ここに転送されたのは駄神の気紛れで、スマホのマップにここの情報は反映されていなかった。一度訪れたことのある場所でも、塗り潰された場所にはピンを立てられない。他の上級精霊から隠れる者のことなど、駄神にとってはどうでもいいのだ。
「フフ、少しは迷ッてみるくらィの可愛げがほしいもノだ」
そう言って笑う蝙蝠男――ロバートの隣では、妻のジェシカが悲しげに俯いている。たったの一週間。異形の姿をした夫婦と過ごした時間はほんのそれだけなのに。同じ世界から飛ばされてきた転生者というだけではない親近感を抱いている自分がいる。

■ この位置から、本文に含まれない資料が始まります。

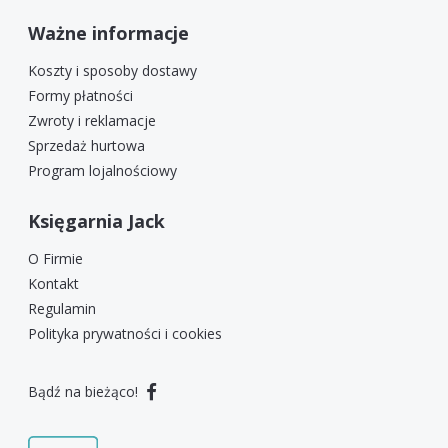
Ważne informacje
Koszty i sposoby dostawy
Formy płatności
Zwroty i reklamacje
Sprzedaż hurtowa
Program lojalnościowy
Księgarnia Jack
O Firmie
Kontakt
Regulamin
Polityka prywatności i cookies
Bądź na bieżąco!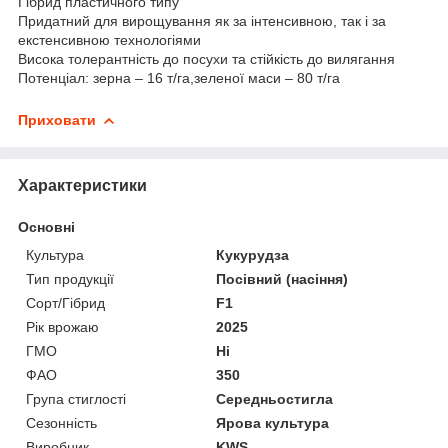
Гібрид пластичного типу
Придатний для вирощування як за інтенсивною, так і за
екстенсивною технологіями
Висока толерантність до посухи та стійкість до вилягання
Потенціал: зерна – 16 т/га,зеленої маси – 80 т/га
Приховати
Характеристики
Основні
Культура
Кукурудза
Тип продукції
Посівний (насіння)
Сорт/Гібрид
F1
Рік врожаю
2025
ГМО
Ні
ФАО
350
Група стиглості
Середньостигла
Сезонність
Ярова культура
Виробник
KWS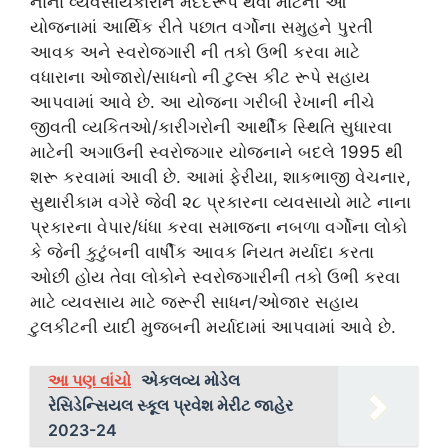
નાના વ્યવસાયકારોને મદદરૂપ થવા માટેની આ
યોજનામાં આર્થિક રીતે પછાત વર્ગોના સમુહને પુરતી
આવક અને સ્‍વરોજગારી ની તકો ઉભી કરવા માટે
વધારાના ઓજારો/સાધનો ની ટુલ્સ કીટ રૂપે સહાય
આપવામાં આવે છે. આ યોજના ગરીબી રેખાની નીચે
જીવતી વ્‍યકિતઓ/કારીગરોની આર્થીક સ્‍થિતિ સુધારવા
માટેની અગાઉની સ્‍વરોજગાર યોજનાને બદલે 1995 થી
શરૂ કરવામાં આવી છે. આમાં ફેરીયા, શાકભાજી વેચનાર,
સુથારીકામ વગેરે જેવી ૨૮ પ્રકારના વ્યવસાયો માટે નાના
પ્રકારના વેપાર/ધંધા કરવા સમાજના નબળા વર્ગોના લોકો
કે જેની કુટુંબની વાર્ષીક આવક નિયત મર્યાદા કરતા
ઓછી હોય તેવા લોકોને સ્વરોજગારીની તકો ઉભી કરવા
માટે વ્‍યવસાય માટે જરૂરી સાધન/ઓજાર સહાય
ટુલકીટની યાદી મુજબની મર્યાદામાં આપવામાં આવે છે.
આ પણ વાંચો
એકલવ્ય મોડેલ
રેસિડેન્સિયલ સ્કૂલ પ્રવેશ મેરીટ જાહેર
2023-24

「あのさロバート。最後にこの板を使って、あんたの生きてた時代がその後どうなったか調べられるけど、何か知りたいこととかあるか?」
「フむ? 過去ヲ振り返ルなど吾輩には似合わヌが」
こちらの質問に芝居がかった仕草で戯けるロバート。けれどその肩をジェシカに叩かれて思い直したのか、うんと小さく頷いて。

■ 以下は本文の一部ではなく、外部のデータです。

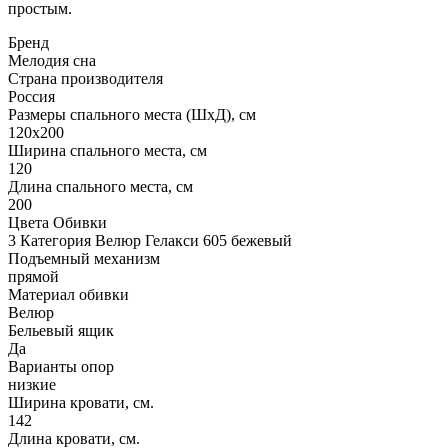
простым.
Бренд
Мелодия сна
Страна производителя
Россия
Размеры спального места (ШхД), см
120х200
Ширина спального места, см
120
Длина спального места, см
200
Цвета Обивки
3 Категория Велюр Гелакси 605 бежевый
Подъемный механизм
прямой
Материал обивки
Велюр
Бельевый ящик
Да
Варианты опор
низкие
Ширина кровати, см.
142
Длина кровати, см.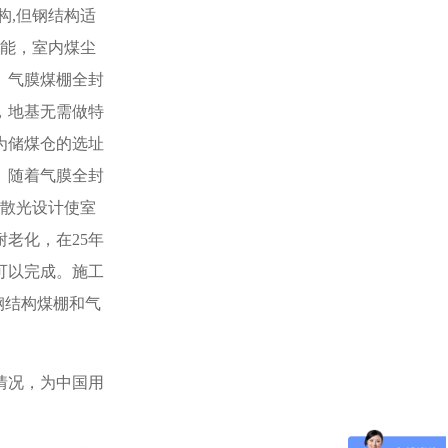
构,但钢结构适
性能，室内煤尘
。气膜煤棚全封
，地基无需做特
为储煤仓的选址
。随着气膜全封
发散光设计使室
老化，在25年
可以完成。施工
，钢结构煤棚和气
情况，为中国用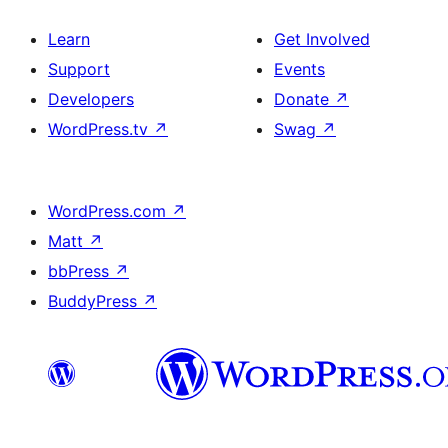
Learn
Get Involved
Support
Events
Developers
Donate
↗
WordPress.tv
↗
Swag
↗
WordPress.com
↗
Matt
↗
bbPress
↗
BuddyPress
↗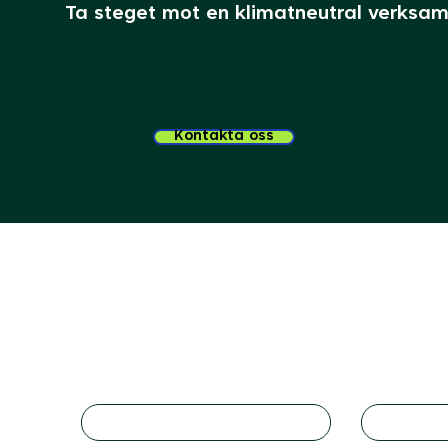
Ta steget mot en klimatneutral verksam
Kontakta oss
Förnamn
Efternam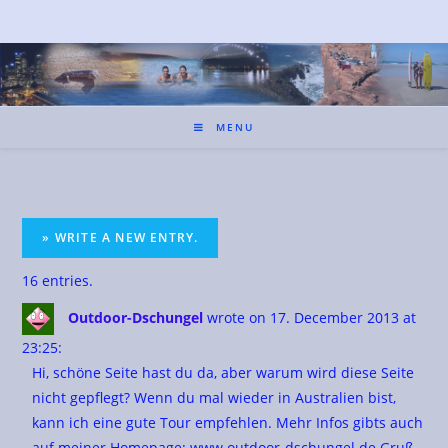
MENU
16 entries.
Outdoor-Dschungel
wrote on 17. December 2013
at
23:25
:
Hi, schöne Seite hast du da, aber warum wird diese Seite
nicht gepflegt? Wenn du mal wieder in Australien bist,
kann ich eine gute Tour empfehlen. Mehr Infos gibts auch
auf meiner Homepage: www.outdoor-dschungel.de Gruß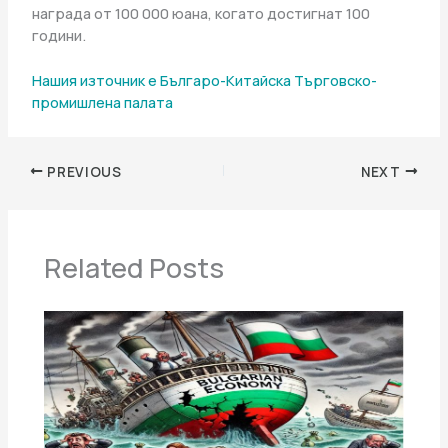
награда от 100 000 юана, когато достигнат 100
години.
Нашия източник е Българо-Китайска Търговско-
промишлена палaта
PREVIOUS
NEXT
Related Posts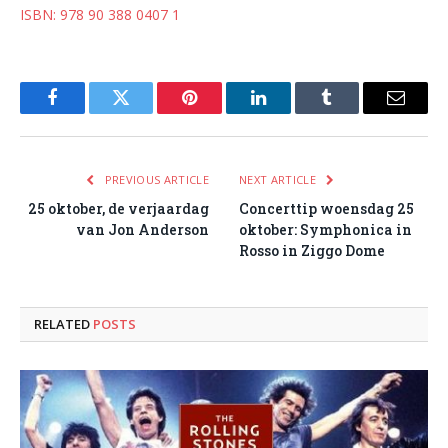
ISBN: 978 90 388 0407 1
Facebook
Twitter
Pinterest
LinkedIn
Tumblr
Email
PREVIOUS ARTICLE
NEXT ARTICLE
25 oktober, de verjaardag
Concerttip woensdag 25
van Jon Anderson
oktober: Symphonica in
Rosso in Ziggo Dome
RELATED
POSTS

「デはひとツだけ尋ねるとしよゥ。吾輩たチは、君の時代に何ト呼ばれルものになっただろうヵ」
偶然か必然か。その問いを選んでくれたことに忠太と笑みを交わして、彼の望む最適解を用意した。
「錬金術師が詐欺師でも異端でもなくなった時代では、科学者って呼ばれるようになったんだ。金は生み出せなかったけど、この世界で言う魔法に一番近付いた! 好きなものを貫いたあんたの勝ちだ!!」
そう伝えた瞬間、私と忠太の身体を淡い光が包む。連れて来られた時と同じ駄神の転移魔法に掻き消される刹那。ジェシカに支えられたロバートが、乱杭歯を剥き出して「ギャギャギャッ、そウか! やッと時代が我輩に追ィつきおったナ!!」と笑い飛ばす姿を見た。
――……次に目を開けた時、私と忠太は二週間前の同じ時間の同じ場所にに立っていて。きらきらと木々の間から降り注ぐ太陽の眩しさに思わず目を細めていたら。
「うわ、マリやる気やな〜! いつの間にそんなに素材見つけたん?」
「あ、本当だ。てか遅れてるなら言って下さいよー!」
前方に時差ボケしている頭に響く元気な声を上げるエッダとデレクがいて。何事かとこちらを窺っている案内人達にも聞こえるくらい大きな声で「悪い、すぐそっち行く!」と返した。